=== What the exercise asks ===
Answer these questions from the commentary below on Arizona's SB 1070:
(a) On what date is the law to take effect?
(b) Which city's police chief is said to have spoken out against the law?
(c) Which trade agreement is named as a cause of forced migration?

Start of Supplied text

Jul 22, 2010
As we rush headlong toward the July 29th implementation
date for Arizona's immigration law, SB 1070, all signs are pointing toward a
truly epic clash in the offing. Positions have been staked out, legal
challenges have been joined, legislative claims have been debunked, and activists
are massing in the wings. This is a moment of historical import -- our generation's
Selma and Montgomery -- and what transpires in the desert over the coming weeks
will add a crucial chapter to the story of who we are as a people. This is, in all
likelihood, the sort of socio-political turning point that will spawn myriad future
conversations devolving upon "where were you when it happened?" and "which side
were you on?"
I am unequivocally, and unsurprisingly, on the side that says "Ya
Basta!" to anti-immigrant policies and practices in Arizona and elsewhere. SB
1070 (which really should have been named "BS 1070" if they cared about truth
in advertising) is thinly-veiled legislated racism and cynically misguided
politics at its worst. Every justification given for why we need this law -- from
alleged border violence and drug-related beheadings to upholding federal law
and cleaning up social service programs -- has proven to be patently false and
empirically unsupportable. The bill's crafters, sponsors, and some of its
supporters have open connections to hate-based supremacist groups. A number of
law enforcement officials, including the Phoenix police chief, have spoken out
against the law and a few are even part of the lawsuits challenging it. One officer
bluntly said that enforcing it would make him "like
a Nazi," calling the law "racist" and observing that under its provisions
he could basically stop anyone he wanted to at any time with or without a concocted
"reasonable suspicion" that is part and parcel of this "horrifying" law.
As has been pointed out by myself and many other commentators, SB
1070 focuses on effects rather than root causes, and punishes the victims
rather than the perpetrators. Forced migration due to NAFTA, corporate malfeasance,
governmental corruption, and simple human desperation cannot be eliminated or
even mitigated by a legislative fiat that turns marginalized people into
criminals based merely on their status. People fleeing toxification of their communities
and immiseration in their jobs will still seek to cross the nation's most
lethal border regardless of what legal chicanery awaits them on the other side.
One cannot deter the desire for a better life for oneself and one's children
that drives so much of the immigration we see here in the southwest. All that laws
like SB 1070 and its ilk accomplish is to render these people even more
vulnerable to exploitation, fragmented families, and a host of other outcomes
that are violative of the basic human rights guarantees enshrined in numerous
treaties and agreements that are supposed to be "the law of the land" under our
republican political framework.

End of Supplied text
Start of Given records

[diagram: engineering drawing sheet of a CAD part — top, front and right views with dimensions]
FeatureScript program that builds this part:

End of Given records
Start of Given records

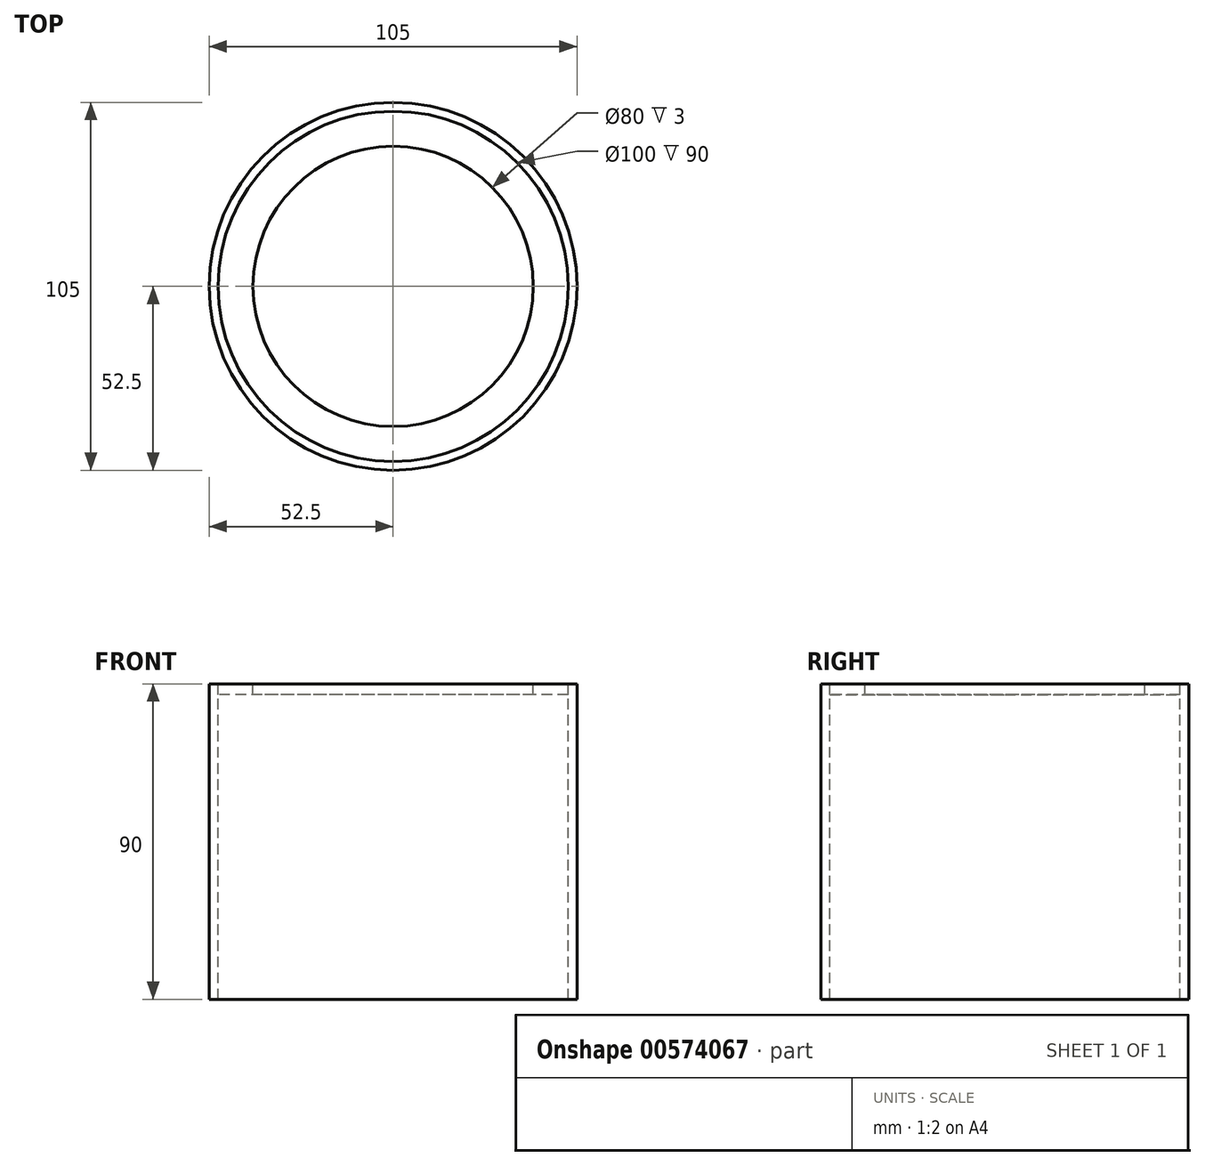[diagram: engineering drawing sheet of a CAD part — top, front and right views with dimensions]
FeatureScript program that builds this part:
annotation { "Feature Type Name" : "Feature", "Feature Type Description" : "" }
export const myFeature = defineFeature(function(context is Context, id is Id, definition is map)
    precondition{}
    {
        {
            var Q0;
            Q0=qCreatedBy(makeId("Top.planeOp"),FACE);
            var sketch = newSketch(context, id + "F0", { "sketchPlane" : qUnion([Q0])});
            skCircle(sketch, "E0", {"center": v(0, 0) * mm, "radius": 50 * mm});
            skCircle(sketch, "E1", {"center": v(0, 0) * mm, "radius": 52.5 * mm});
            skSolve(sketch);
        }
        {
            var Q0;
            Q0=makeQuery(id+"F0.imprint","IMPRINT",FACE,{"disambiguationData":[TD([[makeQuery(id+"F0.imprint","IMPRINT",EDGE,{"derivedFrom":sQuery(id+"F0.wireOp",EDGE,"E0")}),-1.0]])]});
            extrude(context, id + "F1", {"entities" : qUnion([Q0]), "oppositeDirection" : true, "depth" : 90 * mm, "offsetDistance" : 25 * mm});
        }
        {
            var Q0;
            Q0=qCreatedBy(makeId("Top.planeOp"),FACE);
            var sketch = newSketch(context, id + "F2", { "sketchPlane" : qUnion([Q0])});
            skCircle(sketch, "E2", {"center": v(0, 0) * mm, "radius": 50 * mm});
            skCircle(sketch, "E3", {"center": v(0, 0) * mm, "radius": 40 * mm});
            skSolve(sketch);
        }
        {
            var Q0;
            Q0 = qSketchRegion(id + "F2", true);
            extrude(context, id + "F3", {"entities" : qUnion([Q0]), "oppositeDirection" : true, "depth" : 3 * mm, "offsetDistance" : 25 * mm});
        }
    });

End of Given records
Start of Given records

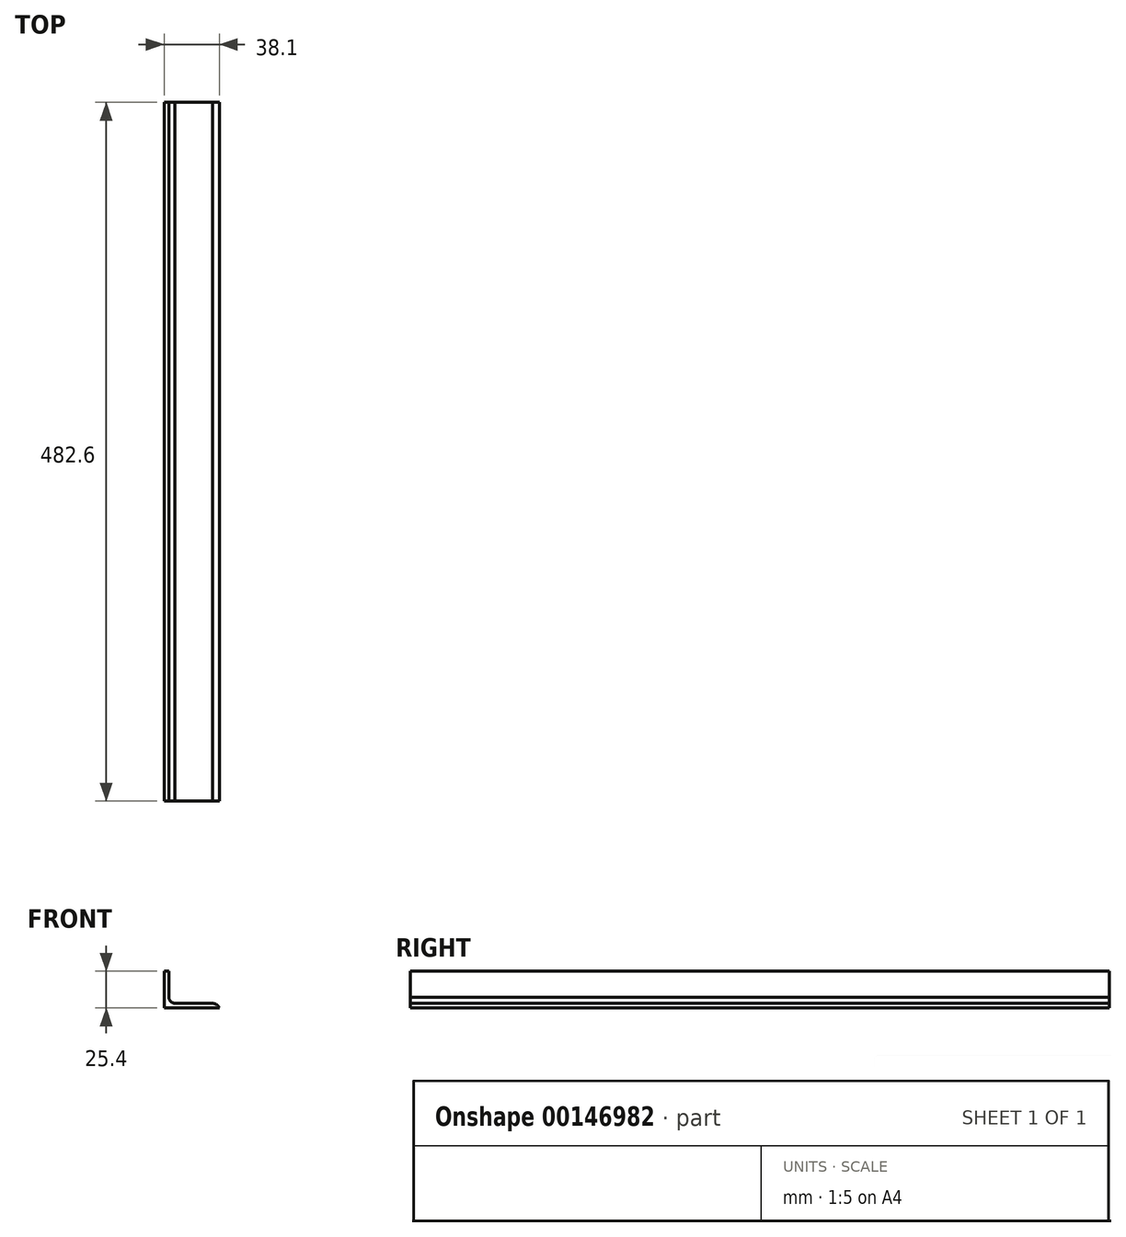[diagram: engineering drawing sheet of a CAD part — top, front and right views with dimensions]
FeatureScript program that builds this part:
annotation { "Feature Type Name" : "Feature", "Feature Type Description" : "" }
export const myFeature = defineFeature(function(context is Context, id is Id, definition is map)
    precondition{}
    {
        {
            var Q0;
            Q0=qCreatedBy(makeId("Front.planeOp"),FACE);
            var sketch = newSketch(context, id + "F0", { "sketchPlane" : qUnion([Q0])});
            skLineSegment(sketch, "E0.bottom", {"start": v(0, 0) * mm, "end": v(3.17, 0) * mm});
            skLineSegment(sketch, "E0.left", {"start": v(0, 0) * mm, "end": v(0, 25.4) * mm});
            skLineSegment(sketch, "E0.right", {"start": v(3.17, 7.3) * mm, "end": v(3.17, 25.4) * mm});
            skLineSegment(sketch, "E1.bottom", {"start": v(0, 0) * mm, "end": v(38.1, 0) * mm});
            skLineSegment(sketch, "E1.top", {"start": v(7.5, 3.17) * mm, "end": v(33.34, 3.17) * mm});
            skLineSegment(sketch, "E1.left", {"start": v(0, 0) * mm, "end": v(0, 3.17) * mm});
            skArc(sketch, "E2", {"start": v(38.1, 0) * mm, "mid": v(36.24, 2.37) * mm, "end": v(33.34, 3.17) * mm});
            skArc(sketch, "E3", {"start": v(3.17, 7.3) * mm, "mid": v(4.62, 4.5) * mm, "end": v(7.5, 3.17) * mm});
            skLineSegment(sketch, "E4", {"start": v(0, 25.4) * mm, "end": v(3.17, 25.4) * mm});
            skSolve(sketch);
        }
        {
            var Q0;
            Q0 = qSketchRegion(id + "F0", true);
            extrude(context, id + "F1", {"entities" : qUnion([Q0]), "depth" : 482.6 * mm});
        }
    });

End of Given records

=== Solution for this task ===
(a) July 29th
(b) Phoenix
(c) NAFTA